The project was quickly abandoned, unfortunately the prisoners and their obsession with all things related to mating have bred the abortions beyond all reason. The best that can be said for the beasts, perhaps, is that they provide distraction and amusement.

Comment Re:Shades of the 1960's CIA "Acoustic kitty" (Score 5, Funny) 110

That's what they want you to think. The truth is that there is now an entire army of CIA spy cats.

You must not be a cat owner. The real truth, the truth they don't want anyone to know, is that the CIA, NSA, FBI, KGB, IRS, and especially the DMV, are entirely run by cats. That acoustic cat was actually a senior agent, trusted with testing a next gen prototype.
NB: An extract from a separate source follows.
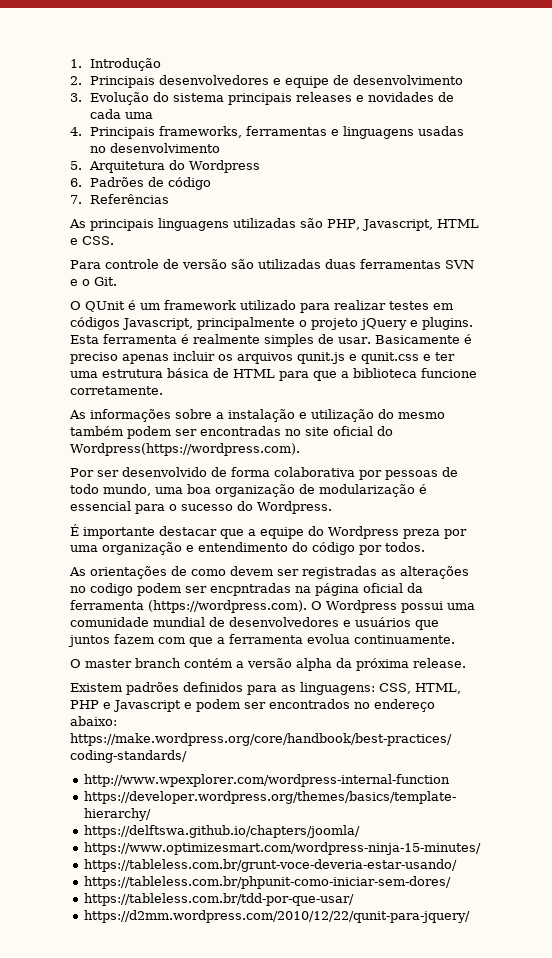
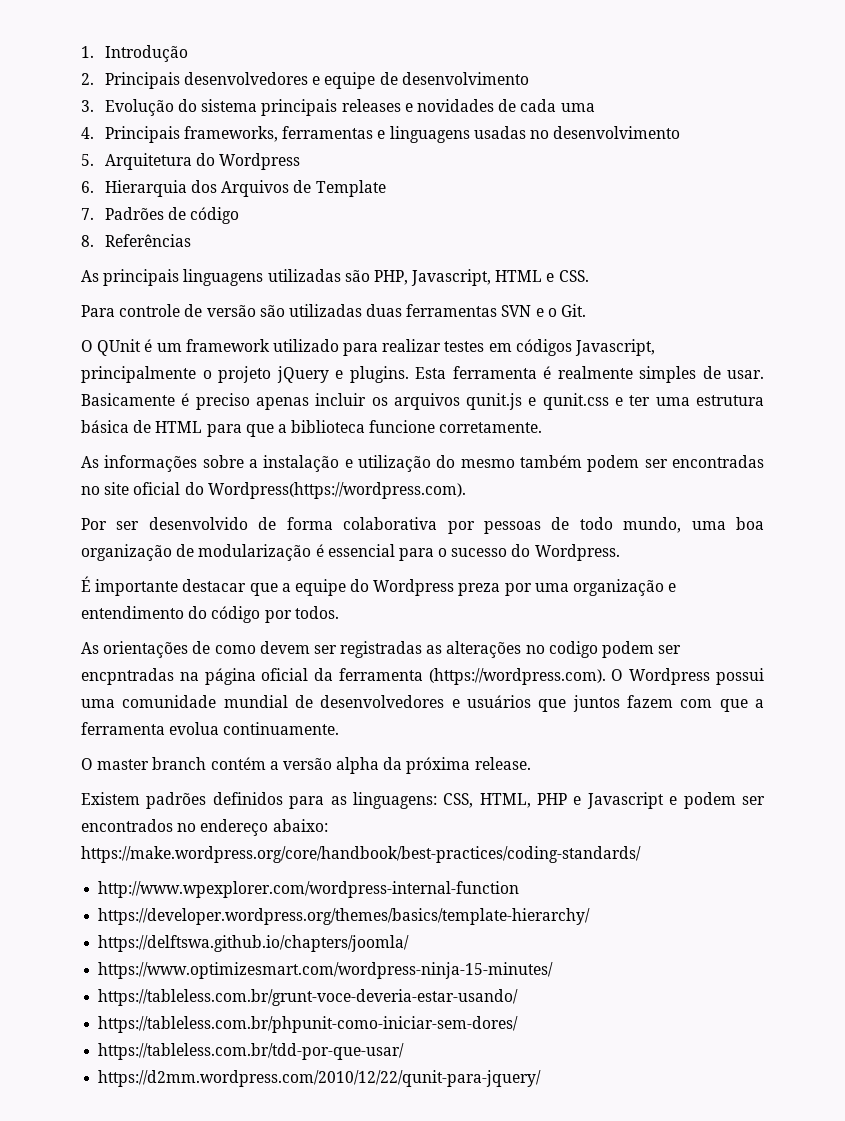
(82, 182) none -> [104,180,386,197] [81,208,94,220] Hierarquia dos Arquivos de Template // 7.
[70,195,82,204] 7. -> [81,235,94,247] 8.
He was not "run over by a car", he was assassinated by an enemy agent. That thing cats do in the middle of the night, where they charge around the house as if an axe murderer were on a spree? That is spy versus spy warfare, your cat saved your life. There's a war going on, a war most of us never see, and it rages under your bed, on your kitchen counters, even on top of your refrigerator.

The NSA isn't so much monitoring your email to see what dirty emails you send each other, they're looking for coded messages from field agents as they "walk across the keyboard". They no longer need acoustic agents, the agents are simply embedded everywhere, and they are always watching. It sounds as if this Snowden person has altered the communications flow, necessitating another field trial of a more "cat in the middle" interception plan. War kitteh is a hero.